Beides, Grenzen wie Entgrenzungen bereiten mir ein mulmiges Gefühl. Ich frage mich: Wie halte ich es aus, dass ich in dieser Zeit des Umbruchs noch nicht weiß, wohin der Weg geht? Wie kann ich die Ungewissheit ernstnehmen und gleichzeitig handlungsfähig bleiben? Wie kann ich in dieser Situation sinnvolle, verantwortliche Entscheidungen treffen? Ich traue nicht den einfachen, schnellen Antworten.


So versuche ich, die Phase des Umbruchs selbst als eine kreative Entwicklungsphase zu nutzen. Ich fand dazu anregende Gedanken im Schulbuch für den evangelischen Religionsunterricht in Bayern, mit dem ich in München unterrichtet habe. Das Titelthema des Religionsbuches für die 10. Klasse lautet „Zwischenraum“. Als die Autorinnen und Autoren diesen Titel wählten, ahnten sie noch nichts von der Corona-Pandemie. Vielmehr bezogen sie sich auf den Übergang vom Jugendalter zum Erwachsensein. Das Vorwort lässt sich aber ebenso gut mit Blick auf andere Umbruchphasen lesen. Dort heißt es:
„Liebe Schülerinnen und Schüler, und plötzlich wird man mit „Sie“ angesprochen. Manche Lehrkräfte und manche Klassen wehren sich vehement gegen den Abstand, der da auf einmal in der 10. Jahrgangsstufe eingeführt wird. So ist es oft mit Abständen. Denn auf den ersten Blick fühlt es sich viel angenehmer an, wenn etwas sofort verständlich wird,
wenn etwas vertraut ist, wenn das Leben ohne Unterbrechungen weiterläuft und uns nichts trennen kann. Ein Abstand schafft einen Zwischenraum. Und dieser Zwischenraum kann so bedrohlich leer, manchmal schmerzlich sein, dass man ihn am liebsten gleich überspringen oder zukitten möchte. Andererseits spricht auch einiges dafür, Abstände auszuhalten und nicht gleich zu überwinden. Wenn das eine war und das andere noch nicht ist, dann ist das womöglich
eine sehr offene und kreative Zeit dazwischen: Man könnte den Zwischenraum einmal für sich betrachten, seine Möglichkeiten ausloten, sich überlegen, ob und wie man ihn gestalten kann, ohne ihn zu zerstören…“ (Evangelisches Religionsbuch für Gymnasien 10 „Ortswechsel. Zwischenraum“, Claudius Verlag München 2012, aus dem Vorwort, leicht gekürzt).

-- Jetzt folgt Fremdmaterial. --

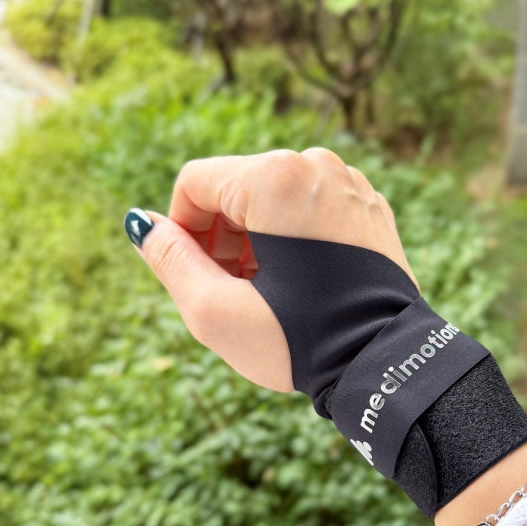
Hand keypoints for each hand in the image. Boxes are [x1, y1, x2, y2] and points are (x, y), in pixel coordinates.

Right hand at [128, 148, 415, 391]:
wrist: (385, 362)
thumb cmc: (300, 340)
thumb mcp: (215, 309)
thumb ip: (170, 259)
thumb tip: (141, 223)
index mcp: (275, 177)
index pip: (195, 184)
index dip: (181, 231)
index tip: (198, 276)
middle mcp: (315, 163)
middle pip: (235, 188)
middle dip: (221, 237)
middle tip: (234, 291)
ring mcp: (349, 181)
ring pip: (273, 197)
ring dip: (256, 238)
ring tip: (269, 290)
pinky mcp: (368, 204)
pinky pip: (311, 205)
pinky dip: (294, 236)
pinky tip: (303, 282)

Zwischenräume und „Zwischen-Zeiten“ können Chancen eröffnen. Rückblickend betrachtet sind mir die Zeiten in meinem Leben, in denen es Umbrüche oder Umwege gab, zu besonders kostbaren Lebensphasen geworden. Auch die Narbe an meinem Ellbogen gehört jetzt zu mir und erzählt eine besondere Geschichte. Mich berührt ein Liedtext des kanadischen Sängers Leonard Cohen (u.a. bekannt durch sein oft gecovertes „Hallelujah“). Leonard Cohen benennt offen die Brüche im Leben. Und er beschreibt in seinem Song „Anthem“ (dt. „Hymne“) mit einem poetischen Bild, welche Chance er darin sieht: „There is a crack, a crack in everything. That’s how the light gets in.” (dt.: „Da ist ein Riss, ein Riss in allem. Das ist der Spalt, durch den das Licht einfällt.“)./


Ich wünsche uns allen viel Mut und Kraft – und das einfallende, göttliche Licht – in dieser Zeit des Umbruchs!